YONGE OF CAYNTON, co. SALOP. I am engaged in preparing for publication a full pedigree of the above family, and am anxious to be put into communication

(1) With the descendants, if any, of William Yonge of Shifnal, Salop, surgeon, living in 1816.

(2) With the relations of General Gus- tavus Nigel Kingscote Yonge, who died in 1894.

(3) With the descendants in America of Francis Yonge of Carolina, some of whom corresponded with the English members of the family some few years back.

G. R. Y. RADCLIFFE. 1, Mitre Court Buildings, Temple, E.G.

REFERENCES OF QUOTATIONS WANTED. 1. "I hate the French, because they are all slaves, and wear wooden shoes."

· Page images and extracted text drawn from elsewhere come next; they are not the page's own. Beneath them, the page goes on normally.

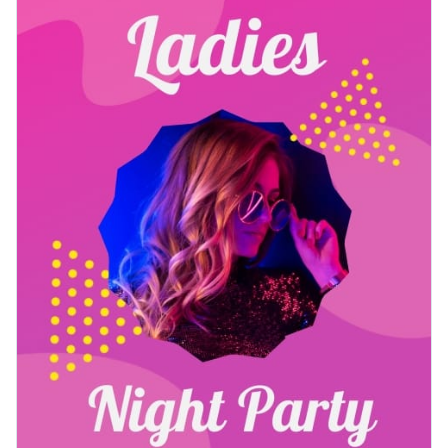
music, and excitement. This vertical format is perfect for
Access free, built-in design assets or upload your own
table tents, bar-top displays, or digital menu screens.
Use this beautiful design to engage your audience or browse
Visualize data with customizable charts and widgets
through our
social media templates
to find one that works
Add animation, interactivity, audio, video and links
for you.
Edit this template with our
printable maker
!
Download in PDF, JPG, PNG and HTML5 format
Create page-turners with Visme’s flipbook effect
Share online with a link or embed on your website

2. The saying attributed to the great Earl of Chatham, that " the wind might blow through an Englishman's house, but the King of England could not enter it without consent" (see 6 S. viii. 448). It was ludi- crously perverted in 1880 by Senator John J. Ingalls of Kansas as follows :

"Mr. President, there is an old saying that an Englishman's house is his castle, and I think some

orator said that, though the winds of heaven

might whistle around an Englishman's cottage, the King of England could not." Congressional Record, p. 3170/1.

RICHARD H. THORNTON.

SCHOPENHAUER AND WIMBLEDON. In his monograph on Schopenhauer Mr. Wallace states :

" In 1800, after spending six weeks in sightseeing in London, his parents started for a tour in England and Scotland, leaving Arthur for three months in charge of a Rev. Mr. Lancaster at Wimbledon."

In this boarding-school, at the same time, were two nephews of Lord Nelson. Can any one tell us whereabouts this school was situated, whether any famous men were educated there subsequently, and at what date it was discontinued ?

M. L. R. BRESLAR.

AUTHOR WANTED. Can any reader of ' N. & Q.' tell me the author of the following couplet ? The speakers are evidently a dying wife and her husband :

Immatura peris. Tu, fortunatior, annos Vive tuos, conjux optime, vive meos.

BRASIDAS'S MOUSE. In vol. i. of his ' Life of Carlyle ' Froude writes : "He made his enemies fear him, if only like Brasidas's mouse." What is the allusion here ? ARTHUR GAYE.